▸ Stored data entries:
↓↓↓
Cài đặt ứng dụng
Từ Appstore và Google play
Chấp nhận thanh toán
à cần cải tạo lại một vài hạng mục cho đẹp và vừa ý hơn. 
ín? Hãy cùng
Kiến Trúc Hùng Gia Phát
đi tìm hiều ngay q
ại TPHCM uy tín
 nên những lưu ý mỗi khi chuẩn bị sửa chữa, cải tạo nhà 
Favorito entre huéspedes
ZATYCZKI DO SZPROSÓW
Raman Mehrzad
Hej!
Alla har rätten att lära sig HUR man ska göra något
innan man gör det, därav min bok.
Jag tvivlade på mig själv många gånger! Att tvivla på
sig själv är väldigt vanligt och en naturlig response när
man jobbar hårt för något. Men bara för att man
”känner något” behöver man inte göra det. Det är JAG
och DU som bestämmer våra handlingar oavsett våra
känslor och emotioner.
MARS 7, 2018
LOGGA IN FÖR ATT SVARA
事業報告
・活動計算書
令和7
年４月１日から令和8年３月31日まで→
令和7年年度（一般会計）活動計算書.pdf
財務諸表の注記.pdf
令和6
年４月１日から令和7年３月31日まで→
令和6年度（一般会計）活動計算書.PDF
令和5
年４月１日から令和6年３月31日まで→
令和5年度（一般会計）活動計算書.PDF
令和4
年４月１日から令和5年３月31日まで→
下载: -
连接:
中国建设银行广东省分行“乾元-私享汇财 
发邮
↑↑↑
▸ Directions for this task: Copy all of the data above line for line, keeping every character as it appears.

▸ Problem solution:
Cài đặt ứng dụng
Từ Appstore và Google play
Chấp nhận thanh toán
à cần cải tạo lại một vài hạng mục cho đẹp và vừa ý hơn. 
ín? Hãy cùng
Kiến Trúc Hùng Gia Phát
đi tìm hiều ngay q
ại TPHCM uy tín
 nên những lưu ý mỗi khi chuẩn bị sửa chữa, cải tạo nhà 
Favorito entre huéspedes
ZATYCZKI DO SZPROSÓW
Raman Mehrzad
Hej!
Alla har rätten att lära sig HUR man ska göra något
innan man gör det, därav min bok.
Jag tvivlade på mig själv många gånger! Att tvivla på
sig själv är väldigt vanligt och en naturlig response när
man jobbar hårt för något. Men bara för att man
”känner något” behöver man inte göra det. Det är JAG
och DU som bestämmer våra handlingar oavsett våra
känslor och emotioner.
MARS 7, 2018
LOGGA IN FÖR ATT SVARA
事業報告
・活動計算書
令和7
年４月１日から令和8年３月31日まで→
令和7年年度（一般会計）活動計算書.pdf
財務諸表の注記.pdf
令和6
年４月１日から令和7年３月31日まで→
令和6年度（一般会計）活動計算書.PDF
令和5
年４月１日から令和6年３月31日まで→
令和5年度（一般会計）活動計算書.PDF
令和4
年４月１日から令和5年３月31日まで→
下载: -
连接:
中国建设银行广东省分行“乾元-私享汇财 
发邮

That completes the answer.